McKibben Dana is deeply attracted to the concept of sufficiency. Sufficiency is an orientation rather than an amount. It involves “not being constantly on the hunt for something better, but orienting ourselves toward the experience that’s right in front of us, with all of its gifts and limitations.”

She stresses the importance of saying yes, even when it is a “yes, and…” Yes, and conversations provide more opportunity for creativity than our natural inclinations to object with a “but.”

In different words, that means ignoring “can’t” and embracing “yet.”

Her preferred approach “gives space for ideas to grow” instead of choking off creativity.

She references the famous Serenity prayer “God give me the serenity to accept the things I cannot change; courage to change the things I can; and wisdom to know the difference.…” as the improviser’s prayer.

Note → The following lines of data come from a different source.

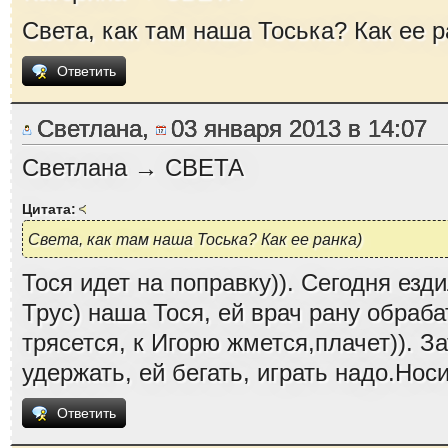
Света, как там наша Тоська? Как ее р
Ответить
Светлана,
03 января 2013 в 14:07
Светлана → СВЕТА
Цитата:
Света, как там наша Тоська? Как ее ранка)
Тося идет на поправку)). Сегодня езди
Трус) наша Тося, ей врач рану обраба
трясется, к Игорю жмется,плачет)). З
удержать, ей бегать, играть надо.Носи
Ответить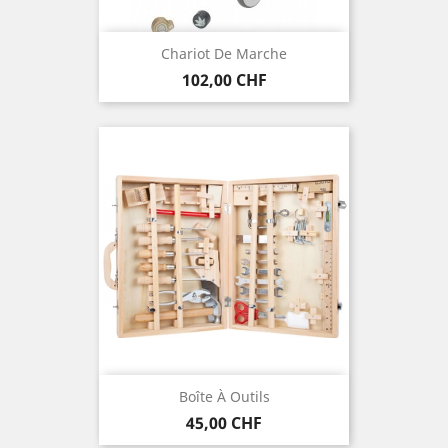
Chariot De Marche
Preis
102,00 CHF
Boîte À Outils
Preis
45,00 CHF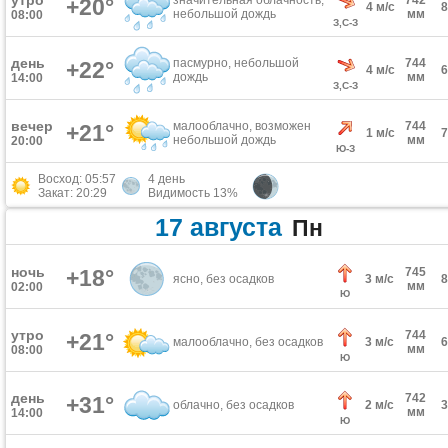
утро
значительная облачность,
742
+20°
4 м/с
небольшой дождь
мм
08:00
З,С-З
день
пасмурно, небольшой
744
+22°
4 м/с
дождь
мм
14:00
З,С-З
вечер
малооблачно, возможен
744
+21°
1 м/с
небольшой дождь
мм
20:00
Ю-З
Восход: 05:57
4 день
Закат: 20:29
Видимость 13%
17 августа
Пн
ночь
+18°
745
ясно, без осадков
3 м/с
мм
02:00
Ю
утро
744
+21°
малооблачно, без осадков
3 м/с
мм
08:00
Ю
день
742
+31°
облачно, без осадков
2 м/с
мм
14:00
Ю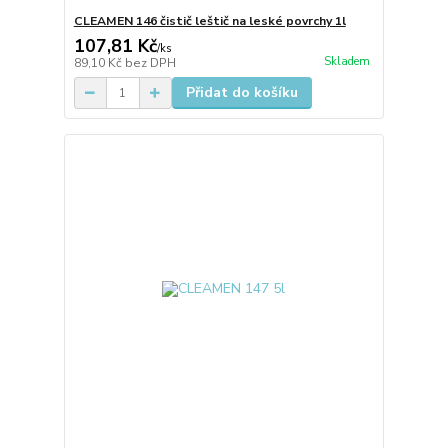
CLEAMEN 146 čistič leštič na leské povrchy 1l
107,81 Kč
/
ks
Skladem
89,10 Kč
bez DPH
Přidat do košíku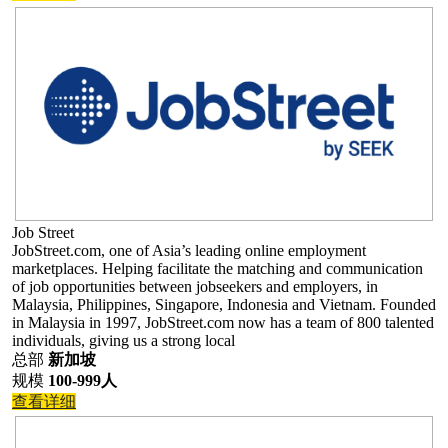
Job Street
JobStreet.com, one of Asia’s leading online employment
marketplaces. Helping facilitate the matching and communication
of job opportunities between jobseekers and employers, in
Malaysia, Philippines, Singapore, Indonesia and Vietnam. Founded
in Malaysia in 1997, JobStreet.com now has a team of 800 talented
individuals, giving us a strong local
总部
新加坡
规模
100-999人
查看详细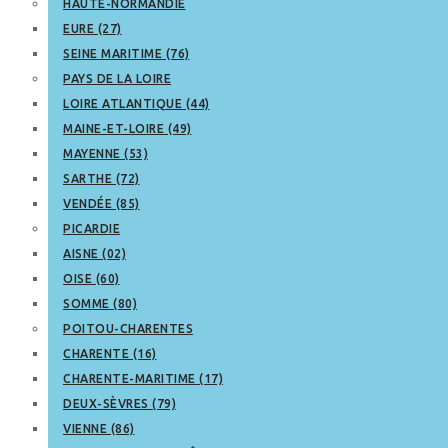
HAUTE-NORMANDIE
EURE (27)
SEINE MARITIME (76)
PAYS DE LA LOIRE
LOIRE ATLANTIQUE (44)
MAINE-ET-LOIRE (49)
MAYENNE (53)
SARTHE (72)
VENDÉE (85)
PICARDIE
AISNE (02)
OISE (60)
SOMME (80)
POITOU-CHARENTES
CHARENTE (16)
CHARENTE-MARITIME (17)
DEUX-SÈVRES (79)
VIENNE (86)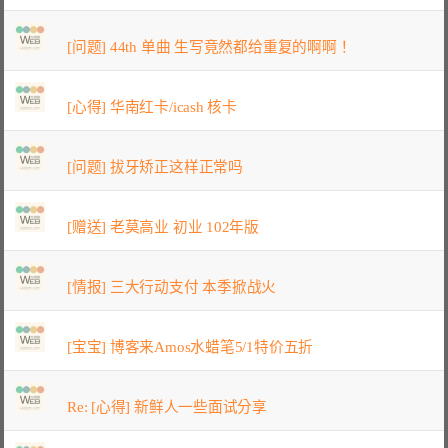
[问题] 44th 单曲 生写竟然都给重复的啊啊！
[心得] 华南红卡/icash 核卡
[问题] 拔牙矫正这样正常吗
[赠送] 老莫高业 初业 102年版
[情报] 三大行动支付 本季掀战火
[宝宝] 博客来Amos水蜡笔5/1特价五折
Re: [心得] 新鲜人一些面试分享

To achieve that state, we need both hyper attention and deep attention. Multi-taskers are familiar with hyper-attention, the requirement to be aware of many small details.

Deep attention allows us to see the bigger picture. McKibben Dana gives examples from Jesus’ life to show best practices in pivoting between the two and the value of being attentive enough to be fully present.

Good news for readers who view this goal as a challenge is her perspective that attention is like a muscle and can be developed through practice.

In a world that is made up of maximizers and satisficers, she urges us to move to be a satisficer rather than a maximizing perfectionist. “Good enough is the gold standard for improvisers.”

That requires making peace with not enough. “Whatever life hands us, we can find the Yes and seek the And.”

Successful entrepreneurs have a willingness not just to change approach, but the destination as well, keeping their eyes “open to possibilities off the known path,” she says.